Polisi Dilarang Segel Rumah Ibadah Ahmadiyah dan Syiah  

Rumah dan masjid jemaah Ahmadiyah yang dirusak gerombolan tak dikenal di kawasan Cipasung, Singaparna, Tasikmalaya, Jawa Barat, (5/5). Ratusan massa tak dikenal merusak dan membakar mimbar masjid serta rumah pada Minggu dini hari. TEMPO/Prima Mulia
Rumah dan masjid jemaah Ahmadiyah yang dirusak gerombolan tak dikenal di kawasan Cipasung, Singaparna, Tasikmalaya, Jawa Barat, (5/5). Ratusan massa tak dikenal merusak dan membakar mimbar masjid serta rumah pada Minggu dini hari. TEMPO/Prima Mulia

TEMPO.CO, Jakarta - Kepala Polda Jawa Barat Inspektur Jenderal Moechgiyarto membenarkan, salah satu potensi kerawanan saat Ramadan adalah ancaman penyegelan tempat ibadah milik jemaah Ahmadiyah dan Syiah. “Itu menjadi suatu atensi bagi kita,” kata dia selepas bertemu dengan Gubernur Jawa Barat Ahmad Heryawan di Gedung Sate, Bandung, 19 Juni 2015.

Moechgiyarto mengaku, sudah memerintahkan jajarannya untuk tidak melakukan penyegelan tempat ibadah. “Saya sudah perintahkan jajaran saya, tidak ada lagi kegiatan-kegiatan penyegelan tempat ibadah, itu bukan kewenangan pihak kepolisian,” kata dia.

Menurut Mochgiyarto, sengketa menyangkut tempat ibadah menjadi urusan pemerintah daerah. “Kita akan membantu untuk itu, proses itu ndak akan terjadi lagi sepanjang dikomunikasikan dengan baik,” kata dia.

Dia mencontohkan keributan akibat protes kegiatan ibadah. “Umpamanya ada kegiatan ibadah, ada ribut. Kalau ribut karena ada sengketa harus jelas, kalau yang disengketakan itu benar ada proses penyegelannya melalui pemda.
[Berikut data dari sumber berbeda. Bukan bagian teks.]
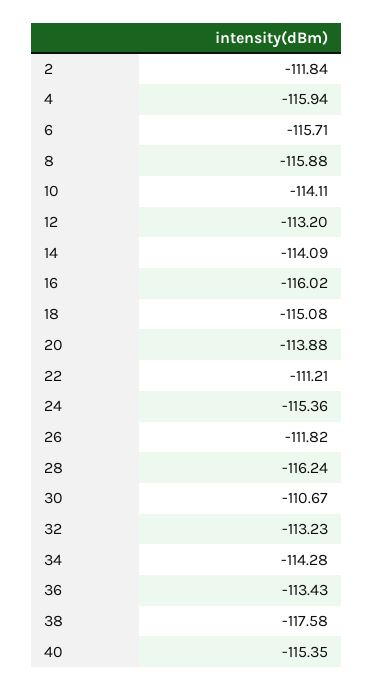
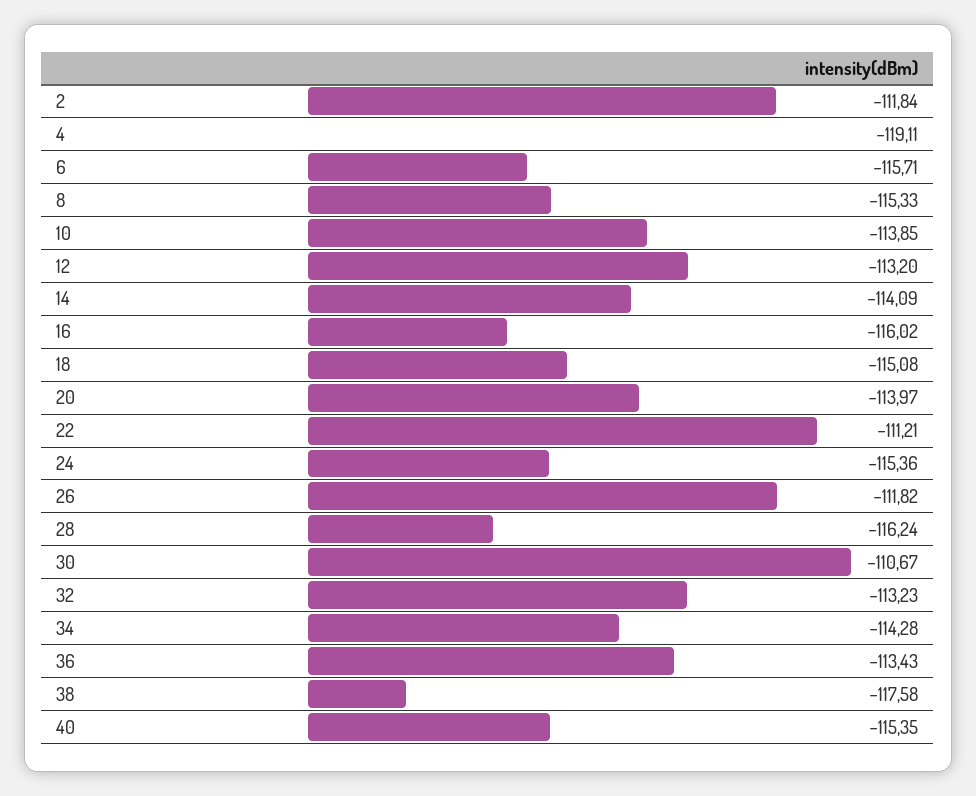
  {
    "2": -111.84,
-   "4": -115.94,
+   "4": -119.11,
    "6": -115.71,
-   "8": -115.88,
+   "8": -115.33,
-   "10": -114.11,
+   "10": -113.85,
    "12": -113.2,
    "14": -114.09,
    "16": -116.02,
    "18": -115.08,
-   "20": -113.88,
+   "20": -113.97,
    "22": -111.21,
    "24": -115.36,
    "26": -111.82,
    "28": -116.24,
    "30": -110.67,
    "32": -113.23,
    "34": -114.28,
    "36": -113.43,
    "38": -117.58,
    "40": -115.35
  }

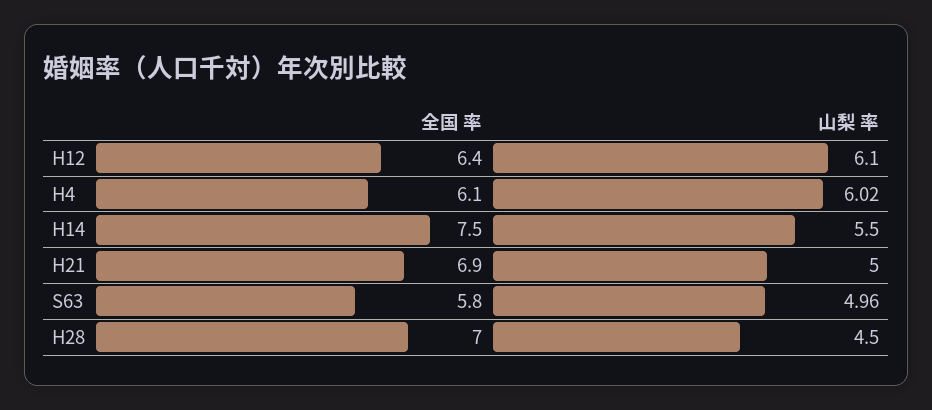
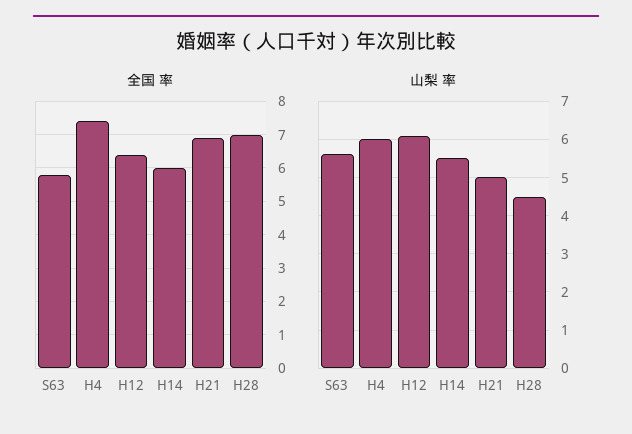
  {
    "全国 率": {
      "H12": 6.4,
-     "H4": 6.1,
+     "H4": 7.5,
-     "H14": 7.5,
+     "H14": 6,
      "H21": 6.9,
      "S63": 5.8,
      "H28": 7
    },
    "山梨 率": {
      "H12": 6.1,
      "H4": 6.02,
      "H14": 5.5,
      "H21": 5,
-     "S63": 4.96,
+     "S63": 5.6,
      "H28": 4.5
    }
  }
Bukan polisi sendiri langsung bertindak, saya melarang itu,” kata Mochgiyarto.

Mochgiyarto mengaku sengaja menyambangi ruang kerja Gubernur Ahmad Heryawan di pekan pertamanya mulai bertugas di Jawa Barat. “Sebagai pejabat baru, kalau orang Jawa bilang ‘kulowunuwun’,” kata dia.

Gubernur Ahmad Heryawan menjelaskan, salah satu materi yang dibahas adalah soal kemungkinan membentuk tim bersama untuk meneliti rantai distribusi bahan makanan di Jawa Barat. “Saya ngobrol tadi dengan Kapolda, kita bikin tim bersama untuk meneliti, menelusuri pola dan mata rantai distribusi supaya petani relatif dibeli lebih mahal, dan para konsumen membeli lebih murah,” kata dia di Bandung, Jumat, 19 Juni 2015.

Aher, sapaan Ahmad Heryawan, mencontohkan, harga cabai merah di tangan petani yang menanam tiga bulan hanya Rp 15 ribu per kilogram, sementara harga ecerannya di pasar tradisional bisa tembus tiga kali lipatnya, Rp 45 ribu sampai Rp 50 ribu per kilogram. “Si petani nanam 3 bulan, dari petani dibeli sampai ke pasar beberapa jam, kok naiknya bisa Rp 35 ribu? Jangan-jangan distribusi kita ada masalah,” kata dia.

Menurut Aher, saat ini harga bahan makanan mulai naik memasuki Ramadan. Dia mengklaim stok aman. “Ini dampak psikologi puasa, atau ada hambatan distribusi yang perlu kita tata dengan baik? Karena urusan harga itu tidak semata-mata urusan supply and demand, bisa jadi supply aman, demand biasa, tapi harga tetap naik,” katanya.